Saved entries
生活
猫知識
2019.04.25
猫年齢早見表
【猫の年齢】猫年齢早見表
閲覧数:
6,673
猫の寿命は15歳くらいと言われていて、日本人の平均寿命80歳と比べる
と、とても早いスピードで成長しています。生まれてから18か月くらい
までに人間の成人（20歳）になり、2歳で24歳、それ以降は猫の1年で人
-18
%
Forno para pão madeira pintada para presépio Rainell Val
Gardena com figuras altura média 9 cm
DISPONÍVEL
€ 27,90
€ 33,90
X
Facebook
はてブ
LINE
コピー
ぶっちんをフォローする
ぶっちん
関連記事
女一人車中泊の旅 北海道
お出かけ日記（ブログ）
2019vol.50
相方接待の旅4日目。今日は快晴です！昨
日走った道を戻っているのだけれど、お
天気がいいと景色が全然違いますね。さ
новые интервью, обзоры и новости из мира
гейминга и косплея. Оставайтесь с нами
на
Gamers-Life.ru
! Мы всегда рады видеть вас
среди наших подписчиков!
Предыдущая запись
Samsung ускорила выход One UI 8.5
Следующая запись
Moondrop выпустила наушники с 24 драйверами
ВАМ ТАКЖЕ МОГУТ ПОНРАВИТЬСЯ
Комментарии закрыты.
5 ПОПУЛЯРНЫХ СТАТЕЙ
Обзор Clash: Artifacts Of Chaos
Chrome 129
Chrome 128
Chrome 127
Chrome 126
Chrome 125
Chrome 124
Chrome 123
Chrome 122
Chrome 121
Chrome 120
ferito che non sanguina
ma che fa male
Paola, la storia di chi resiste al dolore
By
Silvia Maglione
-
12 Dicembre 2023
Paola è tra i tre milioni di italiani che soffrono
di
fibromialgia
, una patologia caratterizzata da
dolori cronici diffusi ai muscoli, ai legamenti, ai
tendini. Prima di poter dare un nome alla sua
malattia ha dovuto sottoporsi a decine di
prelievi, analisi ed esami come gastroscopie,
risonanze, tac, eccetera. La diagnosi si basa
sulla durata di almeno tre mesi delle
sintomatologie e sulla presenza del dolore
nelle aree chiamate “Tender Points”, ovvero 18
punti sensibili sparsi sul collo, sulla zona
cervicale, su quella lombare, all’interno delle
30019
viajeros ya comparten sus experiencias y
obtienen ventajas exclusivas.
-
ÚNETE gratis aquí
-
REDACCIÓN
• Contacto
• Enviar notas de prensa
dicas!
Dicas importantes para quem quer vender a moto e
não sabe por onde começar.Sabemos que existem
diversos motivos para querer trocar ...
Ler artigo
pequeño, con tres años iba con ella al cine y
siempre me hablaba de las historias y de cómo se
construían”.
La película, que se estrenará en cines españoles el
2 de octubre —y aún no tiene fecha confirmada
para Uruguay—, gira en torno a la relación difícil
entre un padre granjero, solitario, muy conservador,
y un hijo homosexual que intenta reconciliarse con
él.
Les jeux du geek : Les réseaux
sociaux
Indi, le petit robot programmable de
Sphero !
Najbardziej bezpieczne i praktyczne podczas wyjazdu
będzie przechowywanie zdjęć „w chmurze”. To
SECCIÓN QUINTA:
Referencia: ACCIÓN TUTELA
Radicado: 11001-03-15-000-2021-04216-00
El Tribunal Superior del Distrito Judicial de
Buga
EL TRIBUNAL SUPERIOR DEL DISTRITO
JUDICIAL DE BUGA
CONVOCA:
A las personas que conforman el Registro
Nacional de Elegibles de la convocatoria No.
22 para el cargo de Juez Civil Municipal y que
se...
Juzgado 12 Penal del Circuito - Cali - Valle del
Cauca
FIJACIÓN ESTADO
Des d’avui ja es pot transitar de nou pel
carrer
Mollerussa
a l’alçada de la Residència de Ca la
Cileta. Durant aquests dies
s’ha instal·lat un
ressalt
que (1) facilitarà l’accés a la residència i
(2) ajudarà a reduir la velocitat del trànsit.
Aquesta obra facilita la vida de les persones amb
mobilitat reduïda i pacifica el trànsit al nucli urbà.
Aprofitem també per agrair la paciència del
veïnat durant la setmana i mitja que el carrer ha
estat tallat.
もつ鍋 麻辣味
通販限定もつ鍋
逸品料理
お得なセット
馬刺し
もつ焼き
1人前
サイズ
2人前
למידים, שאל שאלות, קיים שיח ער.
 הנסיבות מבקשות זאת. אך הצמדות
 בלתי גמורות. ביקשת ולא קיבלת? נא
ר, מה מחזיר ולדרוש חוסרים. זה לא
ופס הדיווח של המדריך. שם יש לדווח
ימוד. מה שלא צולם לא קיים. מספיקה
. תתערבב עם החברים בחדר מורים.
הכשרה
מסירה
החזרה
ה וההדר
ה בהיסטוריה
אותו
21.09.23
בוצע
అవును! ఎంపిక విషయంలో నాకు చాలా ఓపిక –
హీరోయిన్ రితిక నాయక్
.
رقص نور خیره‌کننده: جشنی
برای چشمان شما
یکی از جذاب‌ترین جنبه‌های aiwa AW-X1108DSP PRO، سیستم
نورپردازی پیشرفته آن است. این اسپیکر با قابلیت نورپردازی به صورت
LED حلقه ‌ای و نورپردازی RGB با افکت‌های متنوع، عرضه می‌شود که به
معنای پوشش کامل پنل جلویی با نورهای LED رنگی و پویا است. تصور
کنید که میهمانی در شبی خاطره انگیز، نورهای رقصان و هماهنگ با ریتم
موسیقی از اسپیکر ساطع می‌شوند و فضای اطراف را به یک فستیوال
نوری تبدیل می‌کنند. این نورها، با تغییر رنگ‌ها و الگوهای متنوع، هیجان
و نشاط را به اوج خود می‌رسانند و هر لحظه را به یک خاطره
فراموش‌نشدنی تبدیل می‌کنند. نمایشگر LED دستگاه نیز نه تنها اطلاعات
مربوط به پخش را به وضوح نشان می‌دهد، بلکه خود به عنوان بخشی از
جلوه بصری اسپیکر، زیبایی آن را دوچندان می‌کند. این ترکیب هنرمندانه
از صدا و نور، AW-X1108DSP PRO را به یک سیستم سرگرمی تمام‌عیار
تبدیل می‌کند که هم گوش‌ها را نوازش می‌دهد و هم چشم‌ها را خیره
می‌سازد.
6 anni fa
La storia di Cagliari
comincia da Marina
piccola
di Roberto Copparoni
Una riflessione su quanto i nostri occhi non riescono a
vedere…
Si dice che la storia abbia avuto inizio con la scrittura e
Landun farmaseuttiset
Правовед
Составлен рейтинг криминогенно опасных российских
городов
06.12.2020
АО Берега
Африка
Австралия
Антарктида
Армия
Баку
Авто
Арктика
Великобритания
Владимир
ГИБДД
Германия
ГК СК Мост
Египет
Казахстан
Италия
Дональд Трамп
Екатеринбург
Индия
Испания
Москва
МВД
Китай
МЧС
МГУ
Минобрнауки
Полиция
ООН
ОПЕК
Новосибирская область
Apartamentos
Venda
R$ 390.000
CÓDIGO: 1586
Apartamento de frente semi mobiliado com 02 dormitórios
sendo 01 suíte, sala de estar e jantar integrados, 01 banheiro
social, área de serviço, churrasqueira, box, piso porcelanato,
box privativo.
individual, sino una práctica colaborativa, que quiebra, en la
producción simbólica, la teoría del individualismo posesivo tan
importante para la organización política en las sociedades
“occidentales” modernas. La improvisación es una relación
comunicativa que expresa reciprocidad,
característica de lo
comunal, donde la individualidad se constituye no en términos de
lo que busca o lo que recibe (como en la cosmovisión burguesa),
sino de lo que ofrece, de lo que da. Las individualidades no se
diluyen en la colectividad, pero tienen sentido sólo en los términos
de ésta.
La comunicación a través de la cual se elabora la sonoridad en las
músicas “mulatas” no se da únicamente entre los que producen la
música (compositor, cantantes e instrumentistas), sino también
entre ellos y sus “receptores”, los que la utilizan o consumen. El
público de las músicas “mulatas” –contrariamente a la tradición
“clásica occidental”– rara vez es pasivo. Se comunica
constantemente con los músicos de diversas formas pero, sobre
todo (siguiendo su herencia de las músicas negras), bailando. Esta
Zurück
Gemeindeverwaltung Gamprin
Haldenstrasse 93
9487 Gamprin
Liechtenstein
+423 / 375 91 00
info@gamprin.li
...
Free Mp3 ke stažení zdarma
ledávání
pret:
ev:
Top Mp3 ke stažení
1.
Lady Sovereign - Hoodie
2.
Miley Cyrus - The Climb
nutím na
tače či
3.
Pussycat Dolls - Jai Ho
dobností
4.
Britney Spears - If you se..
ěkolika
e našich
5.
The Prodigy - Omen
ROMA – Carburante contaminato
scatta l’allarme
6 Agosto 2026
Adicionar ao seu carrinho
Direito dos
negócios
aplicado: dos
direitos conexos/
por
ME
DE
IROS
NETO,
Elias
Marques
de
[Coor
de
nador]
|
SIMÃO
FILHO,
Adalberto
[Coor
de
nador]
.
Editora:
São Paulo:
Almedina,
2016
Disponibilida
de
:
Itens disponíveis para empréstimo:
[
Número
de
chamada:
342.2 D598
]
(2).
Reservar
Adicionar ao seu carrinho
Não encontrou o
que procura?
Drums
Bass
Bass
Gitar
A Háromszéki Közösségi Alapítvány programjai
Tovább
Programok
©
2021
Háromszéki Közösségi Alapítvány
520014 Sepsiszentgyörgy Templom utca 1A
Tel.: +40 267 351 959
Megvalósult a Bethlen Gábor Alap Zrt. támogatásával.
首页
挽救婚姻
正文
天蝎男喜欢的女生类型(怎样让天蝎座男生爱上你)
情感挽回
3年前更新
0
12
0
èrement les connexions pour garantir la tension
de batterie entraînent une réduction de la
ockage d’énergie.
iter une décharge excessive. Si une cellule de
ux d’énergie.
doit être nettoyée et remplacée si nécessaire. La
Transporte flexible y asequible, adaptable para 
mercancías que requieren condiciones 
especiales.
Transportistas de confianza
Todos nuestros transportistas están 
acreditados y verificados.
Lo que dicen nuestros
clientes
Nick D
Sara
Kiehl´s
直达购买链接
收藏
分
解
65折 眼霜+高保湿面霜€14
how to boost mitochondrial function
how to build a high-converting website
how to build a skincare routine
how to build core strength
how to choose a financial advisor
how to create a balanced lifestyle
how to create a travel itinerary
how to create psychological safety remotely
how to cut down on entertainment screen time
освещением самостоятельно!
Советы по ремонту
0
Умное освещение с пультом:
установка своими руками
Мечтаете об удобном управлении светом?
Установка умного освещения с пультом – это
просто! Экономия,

Job =>
For each line above that carries the word "stažení", copy it out.

Written answer =>
Free Mp3 ke stažení zdarma
Top Mp3 ke stažení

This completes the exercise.